■ **THE TASK**
Update the records from the line containing "what current does the ammeter show. format 67A" through the line containing "value: 4700rpm" by replacing "show" with "display" and changing nothing else. Return only those lines, without the pictures.

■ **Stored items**
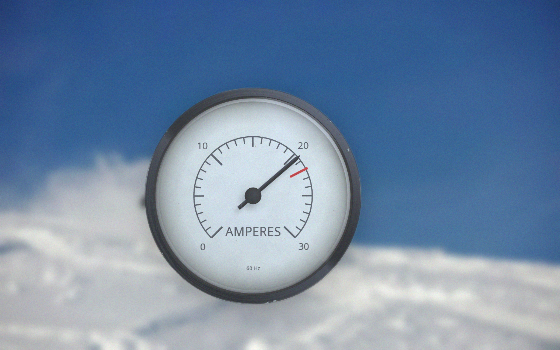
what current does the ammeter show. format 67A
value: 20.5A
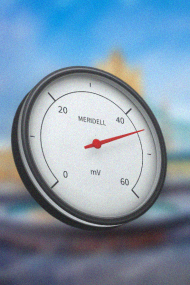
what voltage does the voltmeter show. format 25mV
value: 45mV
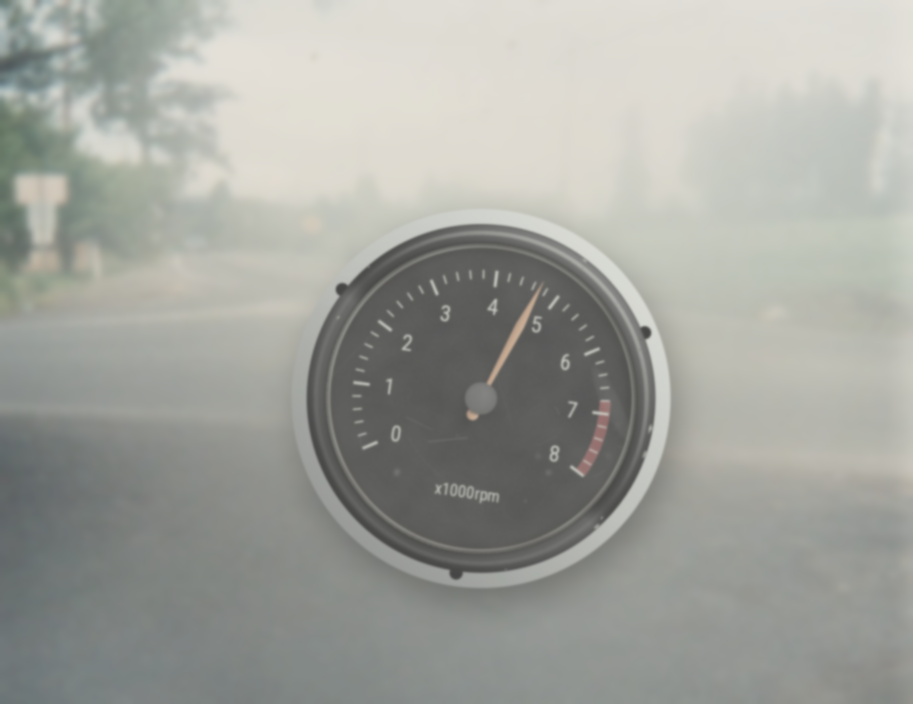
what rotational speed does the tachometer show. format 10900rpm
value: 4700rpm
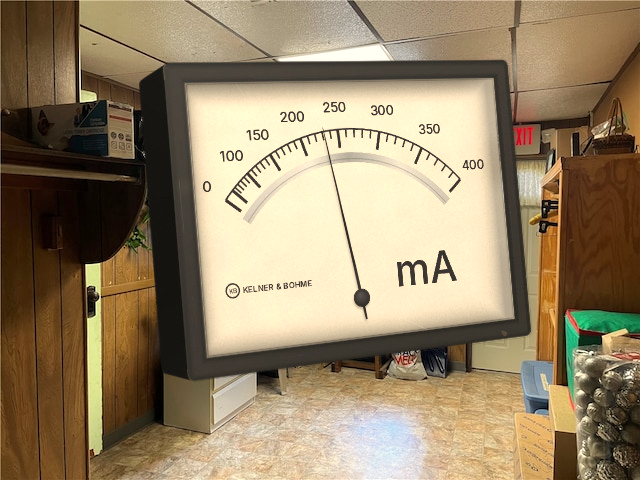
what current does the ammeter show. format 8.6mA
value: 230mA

---

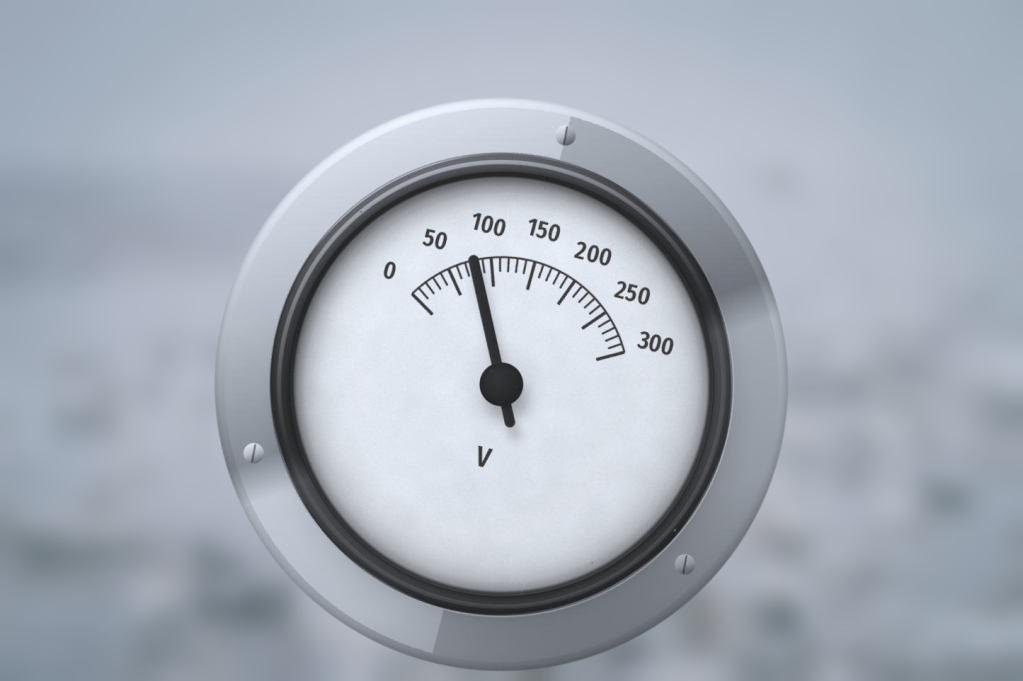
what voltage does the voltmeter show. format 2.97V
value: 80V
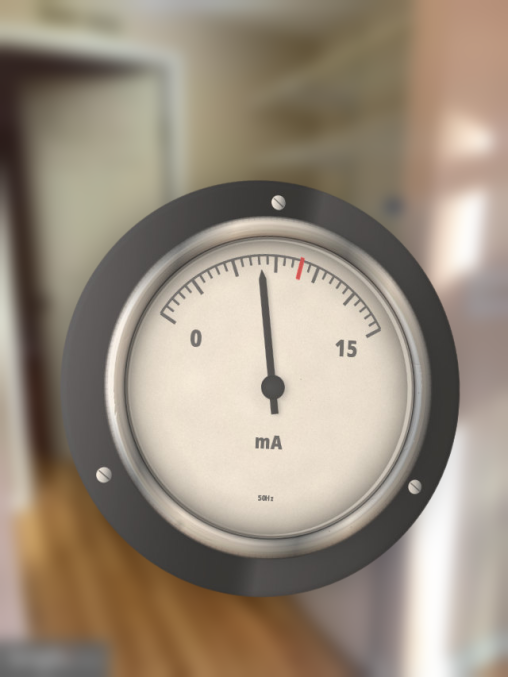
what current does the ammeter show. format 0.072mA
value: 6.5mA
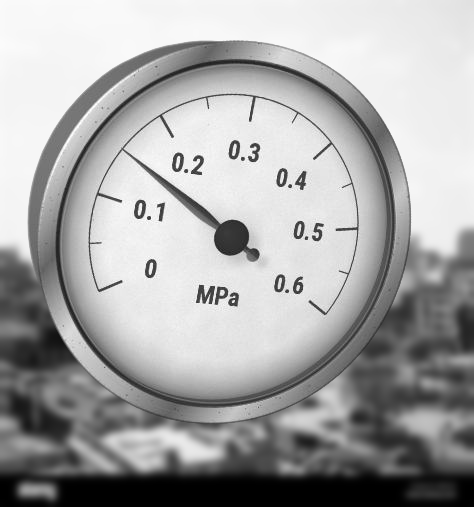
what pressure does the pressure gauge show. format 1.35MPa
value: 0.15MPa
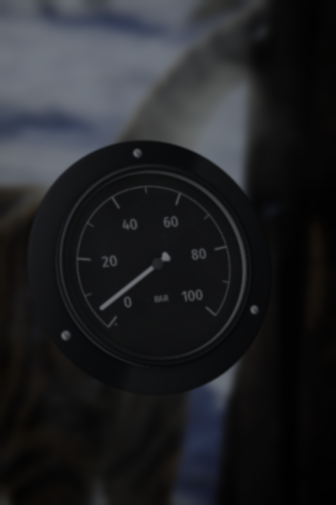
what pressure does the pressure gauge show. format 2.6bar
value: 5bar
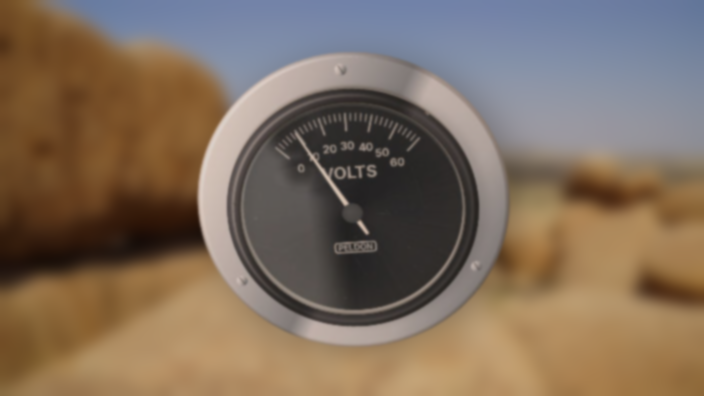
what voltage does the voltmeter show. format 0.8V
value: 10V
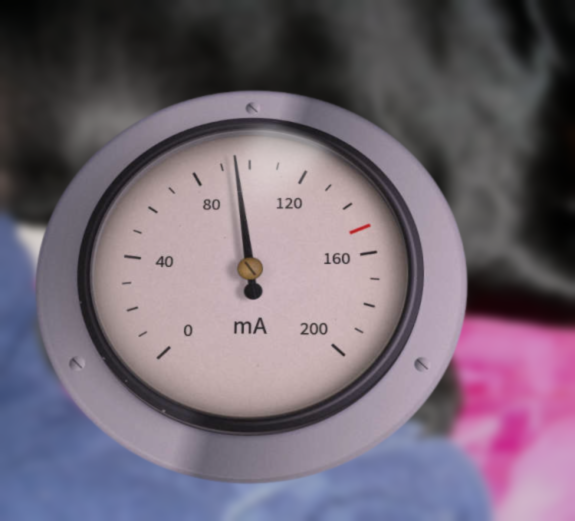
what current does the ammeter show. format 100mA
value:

---

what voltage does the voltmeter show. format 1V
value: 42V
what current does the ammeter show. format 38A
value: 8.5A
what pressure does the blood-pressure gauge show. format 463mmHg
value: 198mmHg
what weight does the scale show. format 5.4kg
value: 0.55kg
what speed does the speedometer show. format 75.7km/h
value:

■ **COMPLETED TASK**
what current does the ammeter display. format 67A
value: 20.5A
what voltage does the voltmeter display. format 25mV
value: 45mV
what rotational speed does the tachometer display. format 10900rpm
value: 4700rpm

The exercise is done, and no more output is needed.